Exercise aim: Records appear below. Give all of them again, exactly.

Records:
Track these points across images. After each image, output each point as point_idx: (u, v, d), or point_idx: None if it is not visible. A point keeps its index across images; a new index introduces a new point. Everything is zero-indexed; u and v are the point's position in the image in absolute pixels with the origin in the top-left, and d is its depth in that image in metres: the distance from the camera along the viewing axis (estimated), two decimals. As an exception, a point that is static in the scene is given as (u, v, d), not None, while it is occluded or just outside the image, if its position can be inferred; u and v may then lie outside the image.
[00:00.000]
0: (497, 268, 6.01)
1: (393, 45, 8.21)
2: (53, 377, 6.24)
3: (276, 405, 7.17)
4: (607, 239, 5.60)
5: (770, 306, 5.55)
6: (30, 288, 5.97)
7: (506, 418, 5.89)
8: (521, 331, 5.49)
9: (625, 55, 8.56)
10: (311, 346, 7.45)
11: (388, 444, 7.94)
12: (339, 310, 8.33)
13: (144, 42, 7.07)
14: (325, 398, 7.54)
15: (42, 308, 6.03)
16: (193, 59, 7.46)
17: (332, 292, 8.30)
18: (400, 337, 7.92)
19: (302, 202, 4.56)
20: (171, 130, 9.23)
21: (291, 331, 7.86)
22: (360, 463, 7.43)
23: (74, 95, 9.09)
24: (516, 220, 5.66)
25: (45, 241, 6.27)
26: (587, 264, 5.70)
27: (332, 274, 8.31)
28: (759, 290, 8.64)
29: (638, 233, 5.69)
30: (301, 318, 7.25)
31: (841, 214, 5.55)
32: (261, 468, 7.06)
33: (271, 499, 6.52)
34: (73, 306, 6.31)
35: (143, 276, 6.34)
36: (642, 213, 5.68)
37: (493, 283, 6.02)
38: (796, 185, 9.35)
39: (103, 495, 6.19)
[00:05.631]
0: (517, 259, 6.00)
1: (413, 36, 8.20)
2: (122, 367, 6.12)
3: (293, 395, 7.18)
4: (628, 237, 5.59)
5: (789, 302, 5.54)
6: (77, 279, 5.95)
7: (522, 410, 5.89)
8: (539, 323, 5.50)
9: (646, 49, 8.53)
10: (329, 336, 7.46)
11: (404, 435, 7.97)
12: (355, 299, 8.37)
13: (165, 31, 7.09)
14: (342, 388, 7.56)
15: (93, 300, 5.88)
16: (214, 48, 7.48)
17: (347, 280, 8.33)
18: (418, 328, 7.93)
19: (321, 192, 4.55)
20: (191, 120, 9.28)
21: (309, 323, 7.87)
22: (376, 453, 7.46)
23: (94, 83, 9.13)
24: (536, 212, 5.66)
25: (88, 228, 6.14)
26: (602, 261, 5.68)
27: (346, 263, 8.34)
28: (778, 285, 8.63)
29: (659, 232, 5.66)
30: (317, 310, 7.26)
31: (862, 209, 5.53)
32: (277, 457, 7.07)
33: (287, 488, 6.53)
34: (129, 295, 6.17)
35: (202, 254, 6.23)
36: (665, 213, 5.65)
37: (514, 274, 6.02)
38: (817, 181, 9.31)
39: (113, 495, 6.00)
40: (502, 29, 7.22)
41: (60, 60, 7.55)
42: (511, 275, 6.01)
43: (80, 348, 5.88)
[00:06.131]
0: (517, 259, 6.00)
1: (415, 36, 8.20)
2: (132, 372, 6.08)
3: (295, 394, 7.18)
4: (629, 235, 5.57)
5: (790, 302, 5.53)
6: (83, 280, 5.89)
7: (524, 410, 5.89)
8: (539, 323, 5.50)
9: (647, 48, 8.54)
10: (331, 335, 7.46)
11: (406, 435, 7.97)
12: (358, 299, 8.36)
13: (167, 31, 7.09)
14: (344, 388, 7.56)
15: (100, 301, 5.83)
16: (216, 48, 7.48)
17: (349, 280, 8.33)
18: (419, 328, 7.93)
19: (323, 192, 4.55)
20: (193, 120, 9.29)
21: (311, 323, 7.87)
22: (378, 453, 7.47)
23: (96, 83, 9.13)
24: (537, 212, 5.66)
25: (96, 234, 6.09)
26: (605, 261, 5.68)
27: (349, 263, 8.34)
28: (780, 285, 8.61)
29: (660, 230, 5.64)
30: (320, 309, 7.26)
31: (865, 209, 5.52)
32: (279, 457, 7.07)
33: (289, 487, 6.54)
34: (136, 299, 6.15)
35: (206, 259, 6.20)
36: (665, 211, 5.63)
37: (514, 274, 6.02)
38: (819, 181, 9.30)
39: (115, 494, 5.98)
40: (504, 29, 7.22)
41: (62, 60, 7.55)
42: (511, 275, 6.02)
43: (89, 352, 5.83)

Reply to the exercise:
Track these points across images. After each image, output each point as point_idx: (u, v, d), or point_idx: None if it is not visible. A point keeps its index across images; a new index introduces a new point. Everything is zero-indexed; u and v are the point's position in the image in absolute pixels with the origin in the top-left, and d is its depth in that image in metres: the distance from the camera along the viewing axis (estimated), two decimals. As an exception, a point that is static in the scene is given as (u, v, d), not None, while it is occluded or just outside the image, if its position can be inferred; u and v may then lie outside the image.
[00:00.000]
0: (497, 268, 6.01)
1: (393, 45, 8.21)
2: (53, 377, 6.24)
3: (276, 405, 7.17)
4: (607, 239, 5.60)
5: (770, 306, 5.55)
6: (30, 288, 5.97)
7: (506, 418, 5.89)
8: (521, 331, 5.49)
9: (625, 55, 8.56)
10: (311, 346, 7.45)
11: (388, 444, 7.94)
12: (339, 310, 8.33)
13: (144, 42, 7.07)
14: (325, 398, 7.54)
15: (42, 308, 6.03)
16: (193, 59, 7.46)
17: (332, 292, 8.30)
18: (400, 337, 7.92)
19: (302, 202, 4.56)
20: (171, 130, 9.23)
21: (291, 331, 7.86)
22: (360, 463, 7.43)
23: (74, 95, 9.09)
24: (516, 220, 5.66)
25: (45, 241, 6.27)
26: (587, 264, 5.70)
27: (332, 274, 8.31)
28: (759, 290, 8.64)
29: (638, 233, 5.69)
30: (301, 318, 7.25)
31: (841, 214, 5.55)
32: (261, 468, 7.06)
33: (271, 499, 6.52)
34: (73, 306, 6.31)
35: (143, 276, 6.34)
36: (642, 213, 5.68)
37: (493, 283, 6.02)
38: (796, 185, 9.35)
39: (103, 495, 6.19)
[00:05.631]
0: (517, 259, 6.00)
1: (413, 36, 8.20)
2: (122, 367, 6.12)
3: (293, 395, 7.18)
4: (628, 237, 5.59)
5: (789, 302, 5.54)
6: (77, 279, 5.95)
7: (522, 410, 5.89)
8: (539, 323, 5.50)
9: (646, 49, 8.53)
10: (329, 336, 7.46)
11: (404, 435, 7.97)
12: (355, 299, 8.37)
13: (165, 31, 7.09)
14: (342, 388, 7.56)
15: (93, 300, 5.88)
16: (214, 48, 7.48)
17: (347, 280, 8.33)
18: (418, 328, 7.93)
19: (321, 192, 4.55)
20: (191, 120, 9.28)
21: (309, 323, 7.87)
22: (376, 453, 7.46)
23: (94, 83, 9.13)
24: (536, 212, 5.66)
25: (88, 228, 6.14)
26: (602, 261, 5.68)
27: (346, 263, 8.34)
28: (778, 285, 8.63)
29: (659, 232, 5.66)
30: (317, 310, 7.26)
31: (862, 209, 5.53)
32: (277, 457, 7.07)
33: (287, 488, 6.53)
34: (129, 295, 6.17)
35: (202, 254, 6.23)
36: (665, 213, 5.65)
37: (514, 274, 6.02)
38: (817, 181, 9.31)
39: (113, 495, 6.00)
40: (502, 29, 7.22)
41: (60, 60, 7.55)
42: (511, 275, 6.01)
43: (80, 348, 5.88)
[00:06.131]
0: (517, 259, 6.00)
1: (415, 36, 8.20)
2: (132, 372, 6.08)
3: (295, 394, 7.18)
4: (629, 235, 5.57)
5: (790, 302, 5.53)
6: (83, 280, 5.89)
7: (524, 410, 5.89)
8: (539, 323, 5.50)
9: (647, 48, 8.54)
10: (331, 335, 7.46)
11: (406, 435, 7.97)
12: (358, 299, 8.36)
13: (167, 31, 7.09)
14: (344, 388, 7.56)
15: (100, 301, 5.83)
16: (216, 48, 7.48)
17: (349, 280, 8.33)
18: (419, 328, 7.93)
19: (323, 192, 4.55)
20: (193, 120, 9.29)
21: (311, 323, 7.87)
22: (378, 453, 7.47)
23: (96, 83, 9.13)
24: (537, 212, 5.66)
25: (96, 234, 6.09)
26: (605, 261, 5.68)
27: (349, 263, 8.34)
28: (780, 285, 8.61)
29: (660, 230, 5.64)
30: (320, 309, 7.26)
31: (865, 209, 5.52)
32: (279, 457, 7.07)
33: (289, 487, 6.54)
34: (136, 299, 6.15)
35: (206, 259, 6.20)
36: (665, 211, 5.63)
37: (514, 274, 6.02)
38: (819, 181, 9.30)
39: (115, 494, 5.98)
40: (504, 29, 7.22)
41: (62, 60, 7.55)
42: (511, 275, 6.02)
43: (89, 352, 5.83)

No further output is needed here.